Saúde

Uma vacina de mRNA para imunoterapia contra o câncer
Os pesquisadores desenvolveram um hidrogel que, quando injetado em camundongos com melanoma, lentamente liberou nanovacinas de RNA que encolheram os tumores e os impediram de metastatizar.
Por American Chemical Society - 17/02/2021


Crédito: American Chemical Society

Vacinas de RNA mensageiro (mRNA) para prevenir COVID-19 chegaram às manchetes em todo o mundo recentemente, mas os cientistas também têm trabalhado em vacinas de mRNA para tratar ou prevenir outras doenças, incluindo algumas formas de câncer. Agora, os pesquisadores relatando no Nano Letters da ACS desenvolveram um hidrogel que, quando injetado em camundongos com melanoma, lentamente liberou nanovacinas de RNA que encolheram os tumores e os impediram de metastatizar.

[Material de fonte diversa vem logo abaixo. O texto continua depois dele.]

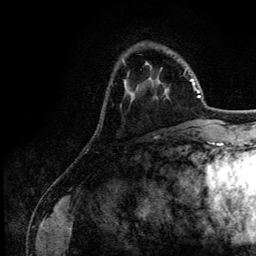
Breast MRI (dynamic contrast-enhanced), one axial slice. Position 34 of 134 along the scan axis. Cropped to one breast. Dynamic contrast-enhanced series, time point 2 of 6 at this slice position (early post-contrast). 3 T. TE 4.2 ms, TR 7.9 ms. 256 × 256 image matrix, field of view 170 × 170 mm. Female patient.
Outlined on this slice (semi-automatically segmented with operator editing):
- enhancing-tissue mask used for the functional tumour volume (all voxels passing the contrast-enhancement thresholds inside the analysis volume; usually the tumour): bounding box <124,72,186,84> (left, top, right, bottom; pixels)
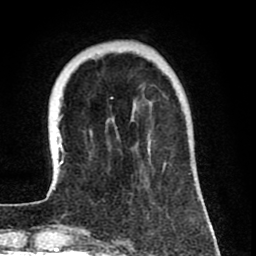
Breast MRI (dynamic contrast-enhanced), one axial slice; position 20 of 80 along the scan axis; cropped to one breast; dynamic contrast-enhanced series, time point 2 of 8 at this slice position (early post-contrast); 1.5 T; TE 2.6 ms, TR 6.1 ms; 2 mm slice thickness; 256 × 256 image matrix, field of view 160 × 160 mm. Female patient.
Annotated regions visible in this slice (semi-automatic segmentation, software-assisted and operator-edited):
- enhancing-tissue mask used for the functional tumour volume (all voxels passing the contrast-enhancement thresholds inside the analysis volume; usually the tumour): bounding box (x1, y1, x2, y2) in pixels: (47, 97, 167, 196)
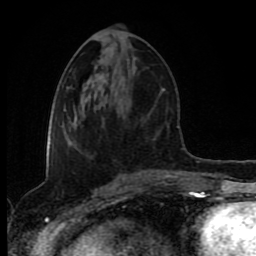
Breast MRI (dynamic contrast-enhanced), one axial slice; slice 39 of 80 in the series (ordered by position); cropped to one breast; dynamic contrast-enhanced series, time point 2 of 8 at this slice position (early post-contrast); 1.5 T; TE 4.2 ms, TR 6.9 ms; 2 mm slice thickness; 256 × 256 image matrix, field of view 160 × 160 mm. Female patient.
Outlined on this slice (semi-automatic segmentation, software-assisted and operator-edited):
- enhancing-tissue mask used for the functional tumour volume (all voxels passing the contrast-enhancement thresholds inside the analysis volume; usually the tumour): bounding box (x1, y1, x2, y2) in pixels: (70, 144, 122, 176)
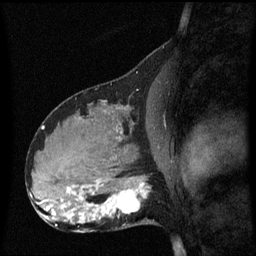
Breast MRI (dynamic contrast-enhanced), one sagittal slice; slice 31 of 60 in the series (ordered by position); dynamic contrast-enhanced series, image 2 of 3 at this slice position (ordered by acquisition); 1.5 T; TE 4.2 ms, TR 8.4 ms; 256 × 256 image matrix. Female patient, age 31 years. Case-level facts recorded for this patient, not image findings: setting: breast cancer imaged before/during neoadjuvant chemotherapy; receptor status: HR-positive, HER2-negative.
Outlined on this slice (semi-automatic segmentation, software-assisted and operator-edited):
- analysis volume of interest (the breast-tissue region the enhancement analysis was run in; not a lesion): bounding box <98,175,157,228> (left, top, right, bottom; pixels)
- tumour enhancement mask (voxels above the 70 % enhancement threshold inside the analysis volume of interest): <100,183,147,220>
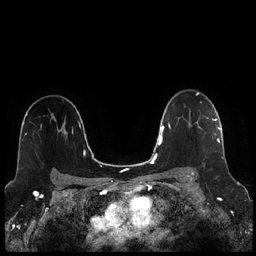
Breast MRI (dynamic contrast-enhanced), one axial slice. Position 167 of 256 along the scan axis. Dynamic contrast-enhanced series, time point 2 of 7 at this slice position (early post-contrast). 1.5 T. TE 1.9 ms, TR 4.2 ms. 0.8 mm slice thickness. 256 × 256 image matrix. Female patient.
Annotated regions visible in this slice (semi-automatically segmented with operator editing):
- enhancing-tissue mask used for the functional tumour volume (all voxels passing the contrast-enhancement thresholds inside the analysis volume; usually the tumour): box from (x=192, y=118) to (x=221, y=173) px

As vacinas de imunoterapia contra o câncer funcionam de forma semelhante às vacinas de mRNA para COVID-19, exceto que ativam o sistema imunológico para atacar tumores em vez de um vírus. Essas vacinas contêm mRNA que codifica proteínas feitas especificamente por células tumorais . Quando o mRNA entra nas células apresentadoras de antígeno, elas começam a produzir a proteína tumoral e a exibi-la em suas superfícies, ativando outras células do sistema imunológicopara procurar e destruir tumores que também fazem essa proteína. No entanto, o mRNA é uma molécula instável que é rapidamente degradada por enzimas no corpo. Para a imunoterapia contra o câncer, os pesquisadores tentaram usar nanopartículas para proteger e entregar o mRNA, mas elas normalmente são eliminadas do corpo em 1-2 dias após a injeção. Guangjun Nie, Hai Wang e colegas queriam desenvolver um hidrogel que, quando injetado sob a pele, liberasse lentamente nanopartículas de mRNA, junto com um adjuvante - uma molécula que ajuda a ativar o sistema imunológico.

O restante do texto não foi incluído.